▸ **Exercise details**: Copy exactly the lines that run from the top of the listing to the line containing "36: (912, 1519)", both ends included, and omit the pictures.

************

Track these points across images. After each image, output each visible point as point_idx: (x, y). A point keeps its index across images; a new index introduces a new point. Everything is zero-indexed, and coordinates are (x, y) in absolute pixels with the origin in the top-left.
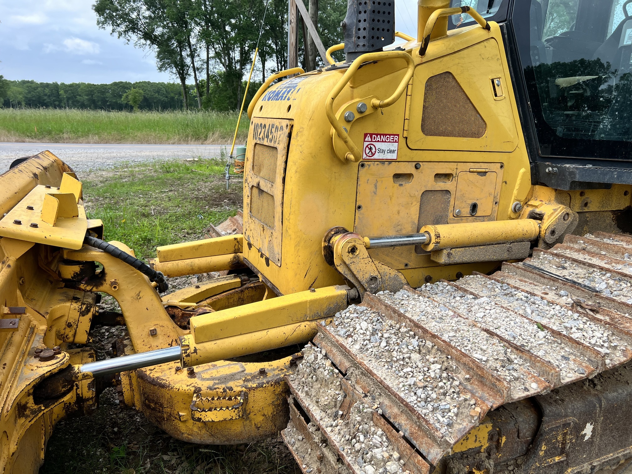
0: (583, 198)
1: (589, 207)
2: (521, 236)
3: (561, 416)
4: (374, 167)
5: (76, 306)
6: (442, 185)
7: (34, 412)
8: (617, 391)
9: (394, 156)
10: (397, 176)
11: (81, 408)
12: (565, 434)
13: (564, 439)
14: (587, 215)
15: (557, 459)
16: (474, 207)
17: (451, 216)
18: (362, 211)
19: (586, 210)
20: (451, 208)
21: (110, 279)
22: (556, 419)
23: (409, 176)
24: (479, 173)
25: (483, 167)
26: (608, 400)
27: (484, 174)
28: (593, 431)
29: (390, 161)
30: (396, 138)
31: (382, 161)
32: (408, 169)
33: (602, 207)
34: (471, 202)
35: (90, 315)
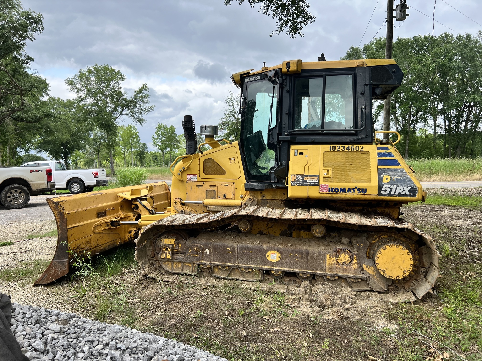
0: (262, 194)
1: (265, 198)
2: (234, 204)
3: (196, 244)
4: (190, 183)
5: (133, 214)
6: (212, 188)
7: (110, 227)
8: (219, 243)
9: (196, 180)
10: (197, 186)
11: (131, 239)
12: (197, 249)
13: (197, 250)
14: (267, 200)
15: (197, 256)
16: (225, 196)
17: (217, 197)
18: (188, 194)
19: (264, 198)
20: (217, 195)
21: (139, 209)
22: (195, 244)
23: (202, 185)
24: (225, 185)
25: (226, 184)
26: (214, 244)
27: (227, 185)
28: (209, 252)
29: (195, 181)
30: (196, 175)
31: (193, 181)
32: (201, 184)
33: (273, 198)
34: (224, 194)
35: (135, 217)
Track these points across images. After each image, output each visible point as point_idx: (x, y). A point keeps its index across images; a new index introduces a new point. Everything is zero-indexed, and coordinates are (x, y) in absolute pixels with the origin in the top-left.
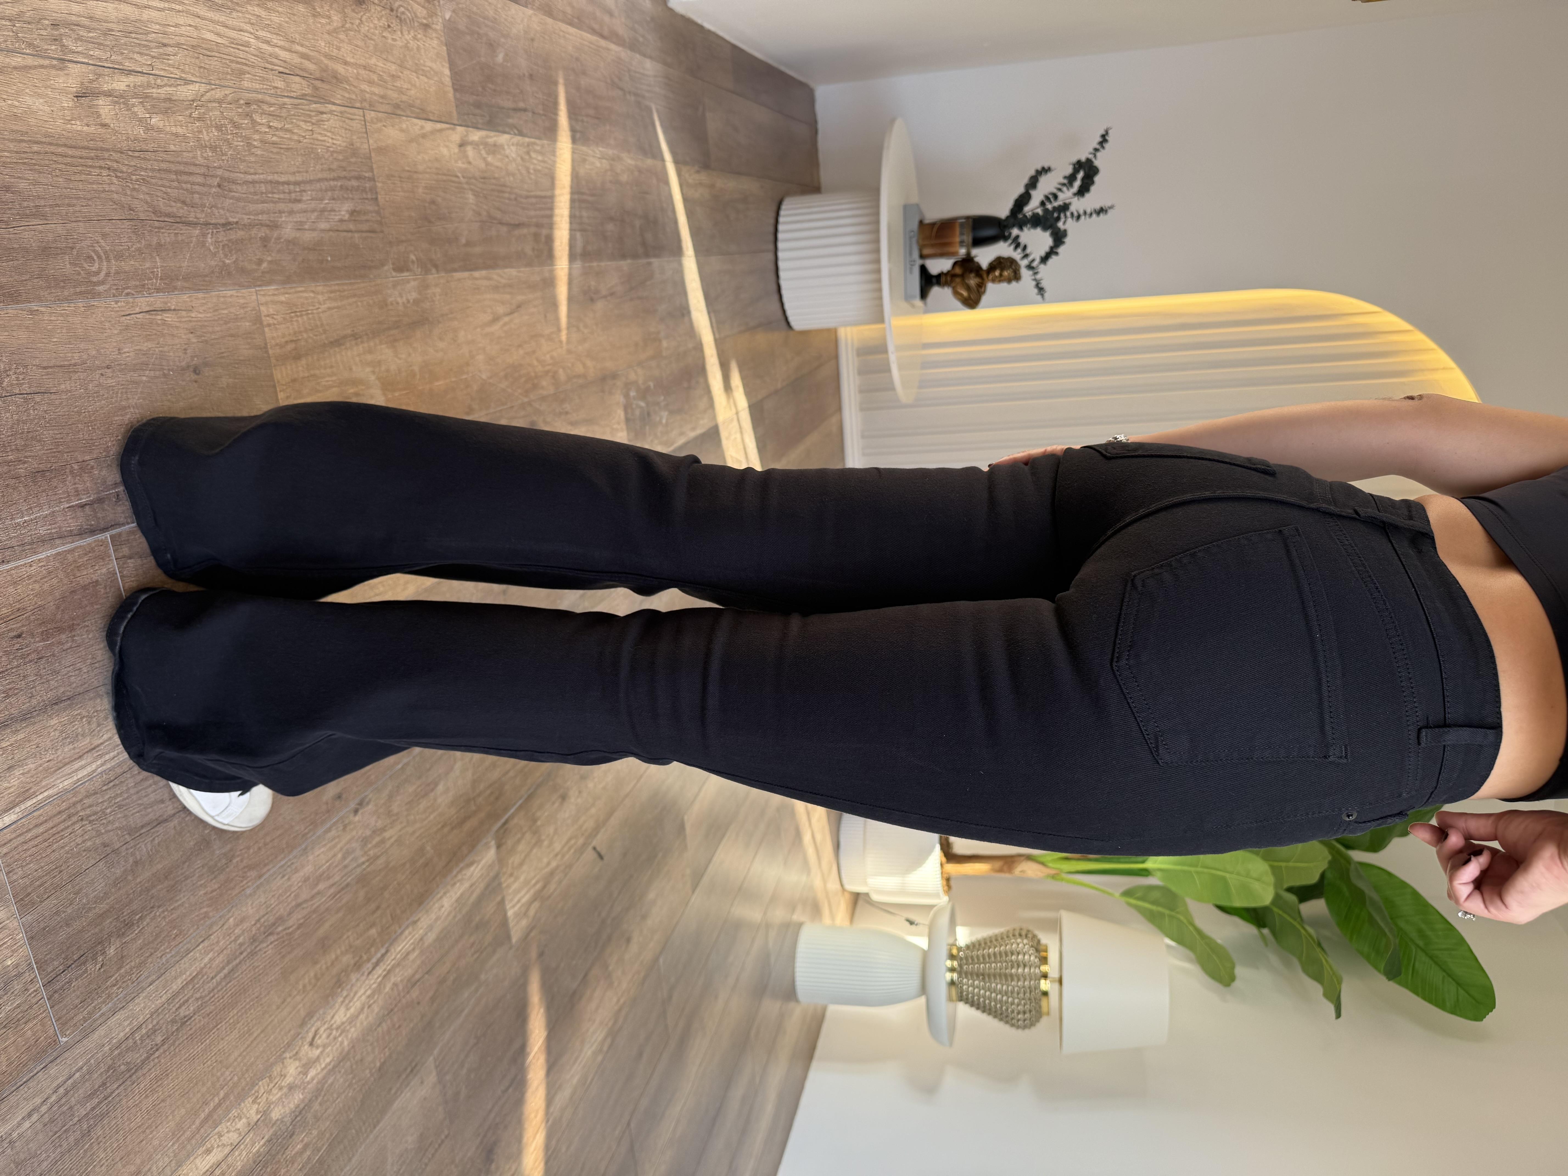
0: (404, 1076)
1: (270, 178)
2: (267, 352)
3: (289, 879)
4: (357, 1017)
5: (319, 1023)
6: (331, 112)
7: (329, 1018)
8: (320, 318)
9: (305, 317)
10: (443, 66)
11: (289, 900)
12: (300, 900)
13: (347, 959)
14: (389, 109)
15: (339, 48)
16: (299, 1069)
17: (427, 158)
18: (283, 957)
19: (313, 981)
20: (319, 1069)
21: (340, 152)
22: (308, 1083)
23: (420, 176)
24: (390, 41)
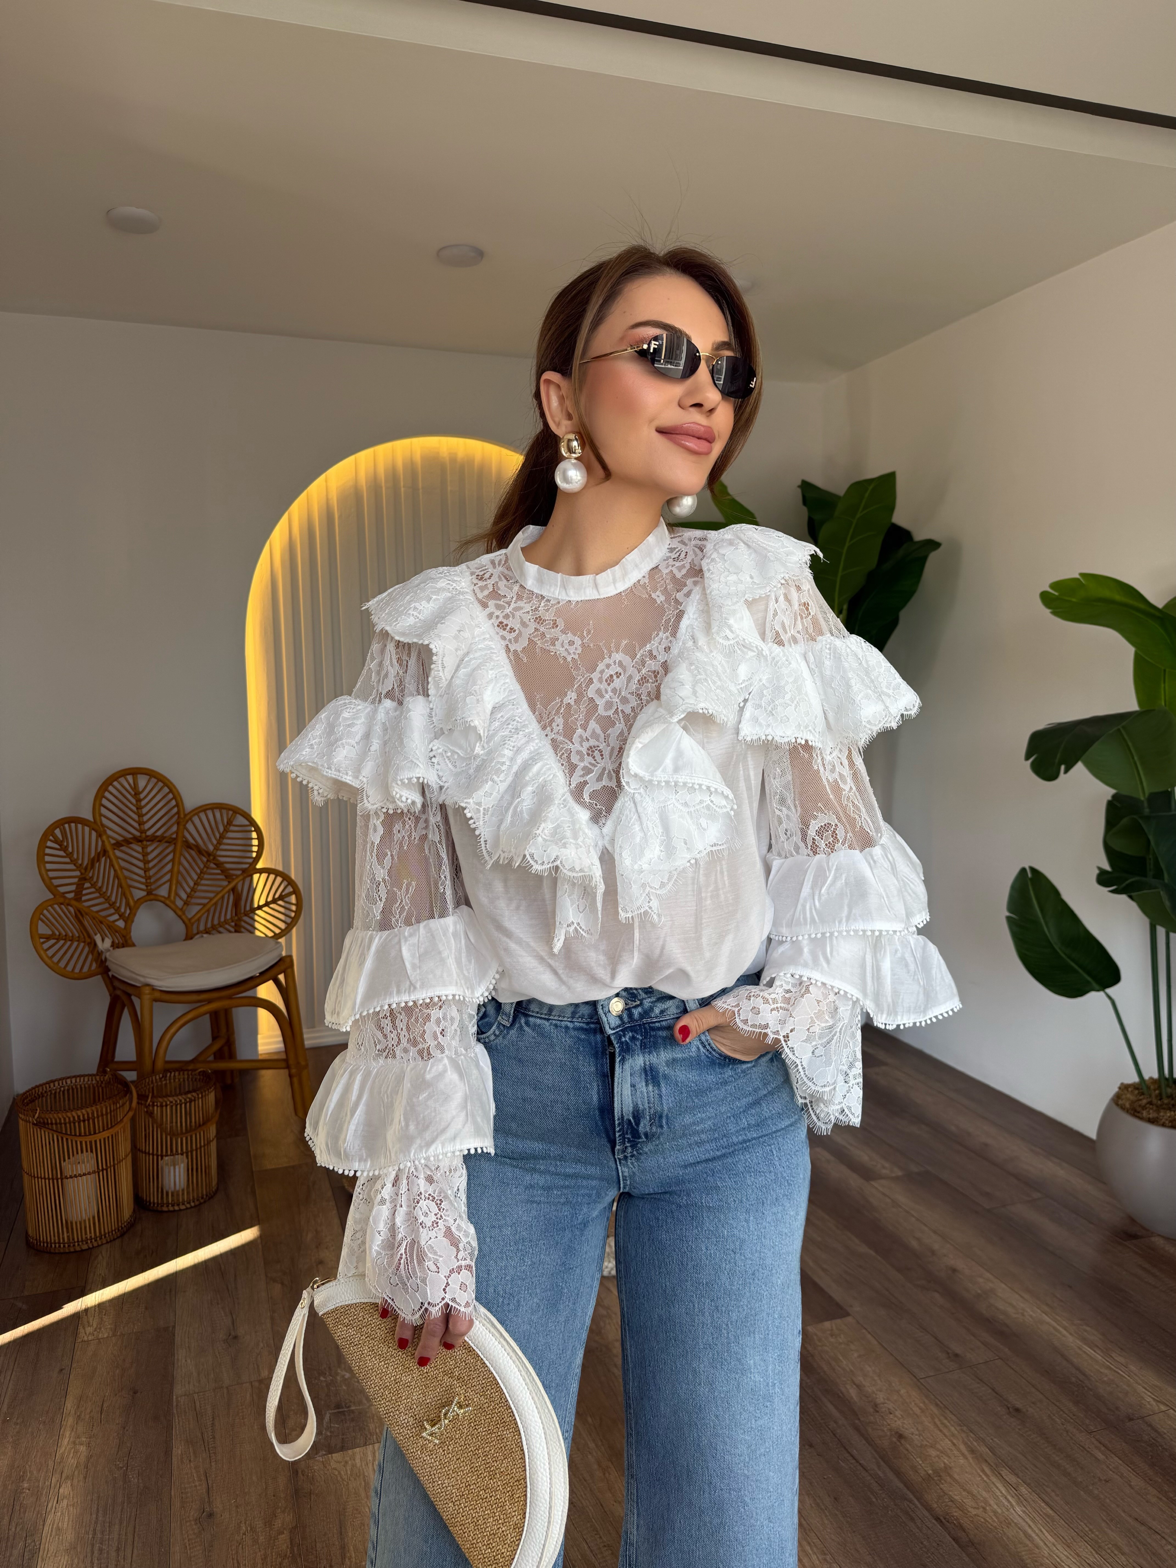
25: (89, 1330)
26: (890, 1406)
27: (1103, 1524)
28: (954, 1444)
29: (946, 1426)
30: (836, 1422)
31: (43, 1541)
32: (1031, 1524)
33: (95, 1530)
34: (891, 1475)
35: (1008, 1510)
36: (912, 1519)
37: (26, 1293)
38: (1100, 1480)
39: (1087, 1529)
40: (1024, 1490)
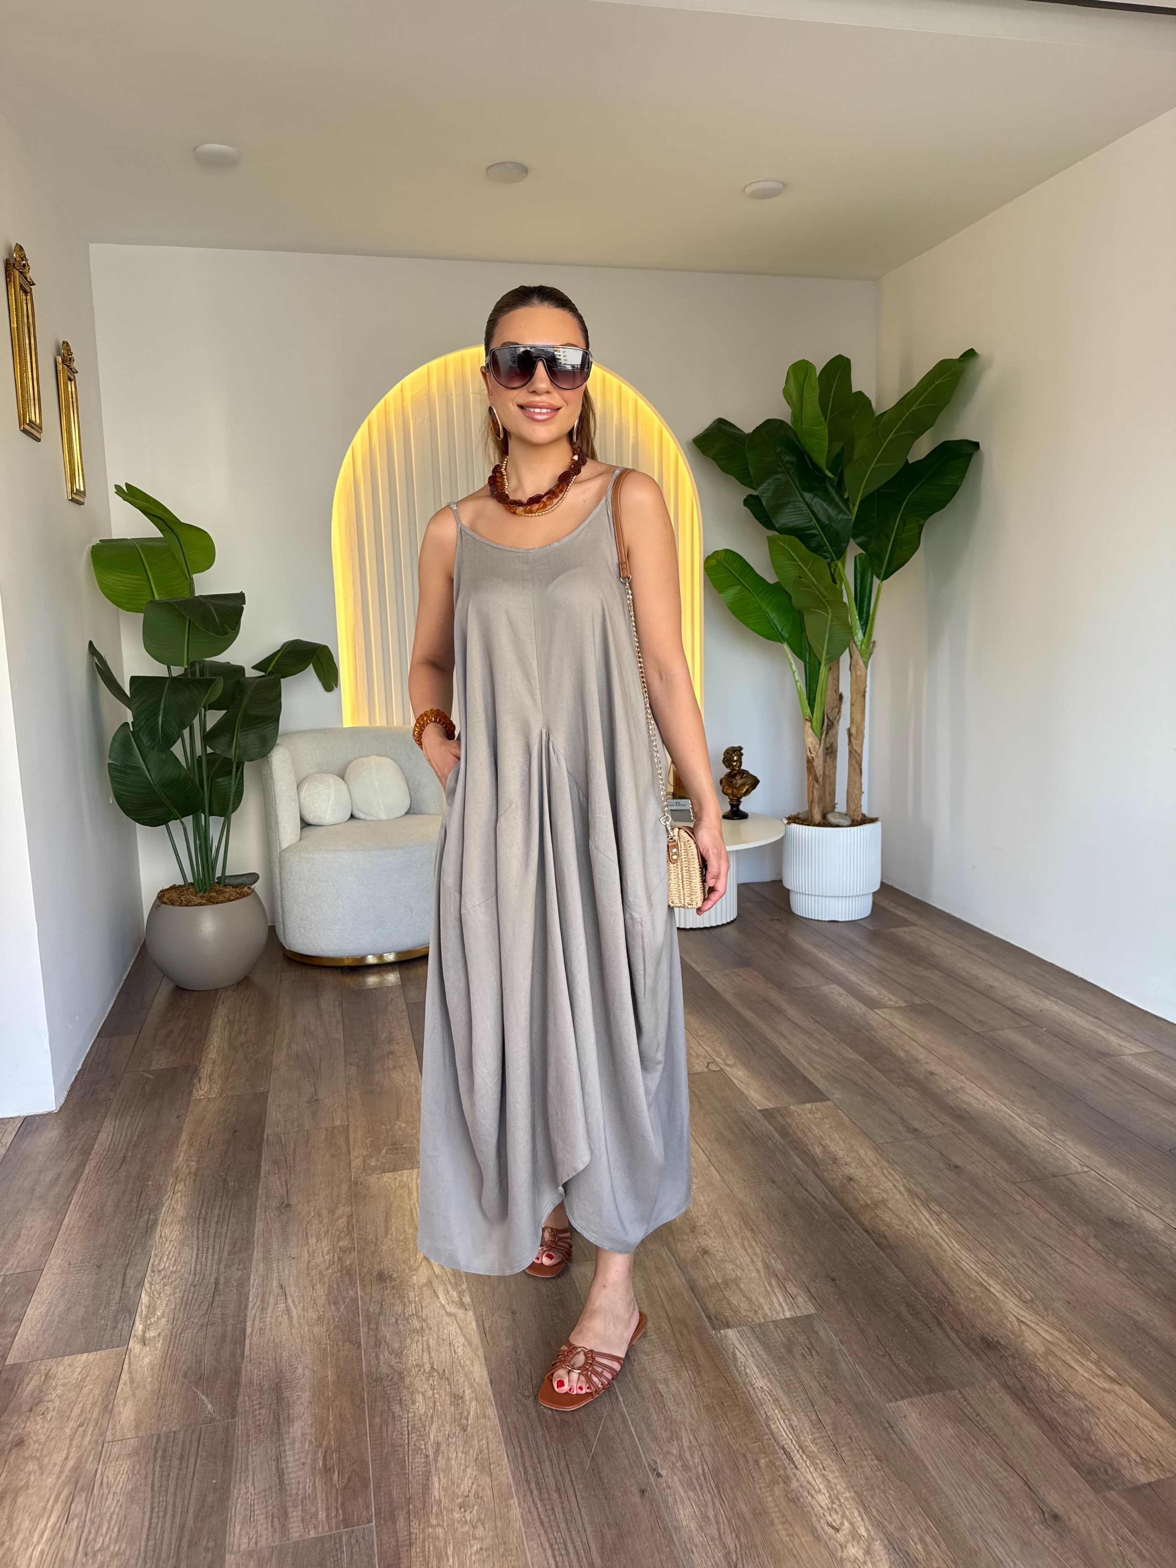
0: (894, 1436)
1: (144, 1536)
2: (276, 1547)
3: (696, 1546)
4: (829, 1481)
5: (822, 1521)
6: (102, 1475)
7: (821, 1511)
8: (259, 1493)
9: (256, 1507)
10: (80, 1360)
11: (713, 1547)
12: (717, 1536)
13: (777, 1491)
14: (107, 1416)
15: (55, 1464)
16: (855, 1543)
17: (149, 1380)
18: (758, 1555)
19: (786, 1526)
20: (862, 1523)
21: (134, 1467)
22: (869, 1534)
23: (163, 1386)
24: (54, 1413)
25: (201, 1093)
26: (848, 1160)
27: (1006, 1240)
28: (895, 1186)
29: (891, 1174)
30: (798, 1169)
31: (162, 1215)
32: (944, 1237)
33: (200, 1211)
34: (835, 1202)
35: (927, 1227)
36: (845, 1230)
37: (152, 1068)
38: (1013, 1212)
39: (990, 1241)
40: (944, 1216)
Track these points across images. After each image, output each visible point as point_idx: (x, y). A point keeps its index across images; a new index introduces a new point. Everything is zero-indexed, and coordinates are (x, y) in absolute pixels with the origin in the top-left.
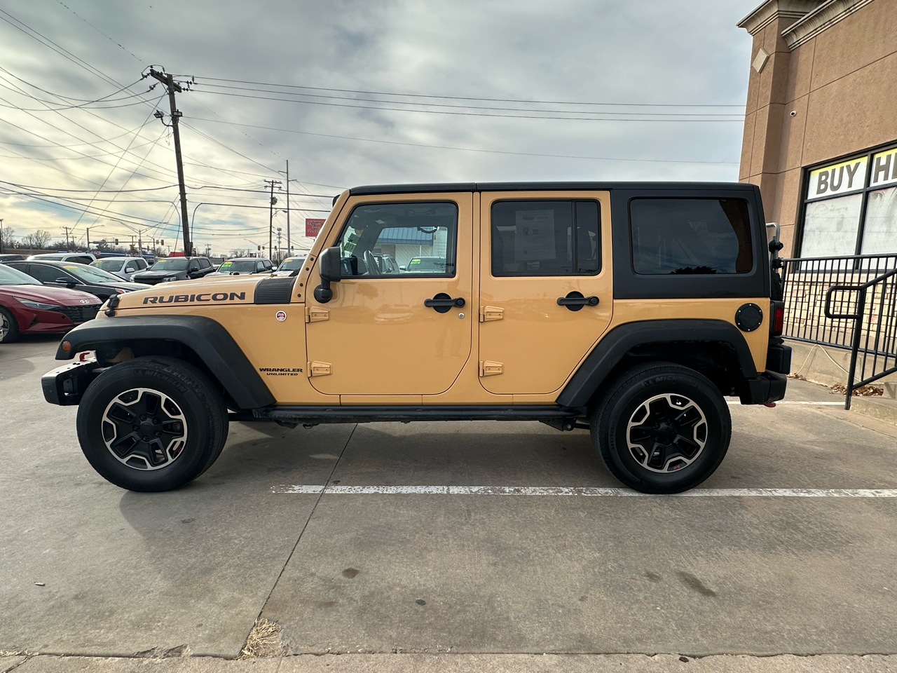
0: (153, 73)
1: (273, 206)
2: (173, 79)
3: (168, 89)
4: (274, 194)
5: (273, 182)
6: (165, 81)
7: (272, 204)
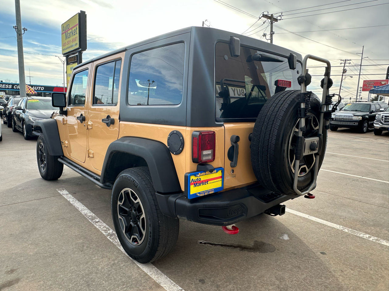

************

▸ **Answer section**:
Track these points across images. After each image, output each visible point as point_idx: (x, y). A point keeps its index across images; a new index introduces a new point. Everything is zero-indexed, and coordinates are (x, y) in absolute pixels with the origin in the top-left.
0: (583, 198)
1: (589, 207)
2: (521, 236)
3: (561, 416)
4: (374, 167)
5: (76, 306)
6: (442, 185)
7: (34, 412)
8: (617, 391)
9: (394, 156)
10: (397, 176)
11: (81, 408)
12: (565, 434)
13: (564, 439)
14: (587, 215)
15: (557, 459)
16: (474, 207)
17: (451, 216)
18: (362, 211)
19: (586, 210)
20: (451, 208)
21: (110, 279)
22: (556, 419)
23: (409, 176)
24: (479, 173)
25: (483, 167)
26: (608, 400)
27: (484, 174)
28: (593, 431)
29: (390, 161)
30: (396, 138)
31: (382, 161)
32: (408, 169)
33: (602, 207)
34: (471, 202)
35: (90, 315)
0: (262, 194)
1: (265, 198)
2: (234, 204)
3: (196, 244)
4: (190, 183)
5: (133, 214)
6: (212, 188)
7: (110, 227)
8: (219, 243)
9: (196, 180)
10: (197, 186)
11: (131, 239)
12: (197, 249)
13: (197, 250)
14: (267, 200)
15: (197, 256)
16: (225, 196)
17: (217, 197)
18: (188, 194)
19: (264, 198)
20: (217, 195)
21: (139, 209)
22: (195, 244)
23: (202, 185)
24: (225, 185)
25: (226, 184)
26: (214, 244)
27: (227, 185)
28: (209, 252)
29: (195, 181)
30: (196, 175)
31: (193, 181)
32: (201, 184)
33: (273, 198)
34: (224, 194)
35: (135, 217)
Track these points across images. After each image, output each visible point as point_idx: (x, y). A point keeps its index across images; a new index introduces a new point. Everything is zero-indexed, and coordinates are (x, y) in absolute pixels with the origin in the top-left.
0: (404, 1076)
1: (270, 178)
2: (267, 352)
3: (289, 879)
4: (357, 1017)
5: (319, 1023)
6: (331, 112)
7: (329, 1018)
8: (320, 318)
9: (305, 317)
10: (443, 66)
11: (289, 900)
12: (300, 900)
13: (347, 959)
14: (389, 109)
15: (339, 48)
16: (299, 1069)
17: (427, 158)
18: (283, 957)
19: (313, 981)
20: (319, 1069)
21: (340, 152)
22: (308, 1083)
23: (420, 176)
24: (390, 41)
25: (89, 1330)
26: (890, 1406)
27: (1103, 1524)
28: (954, 1444)
29: (946, 1426)
30: (836, 1422)
31: (43, 1541)
32: (1031, 1524)
33: (95, 1530)
34: (891, 1475)
35: (1008, 1510)
36: (912, 1519)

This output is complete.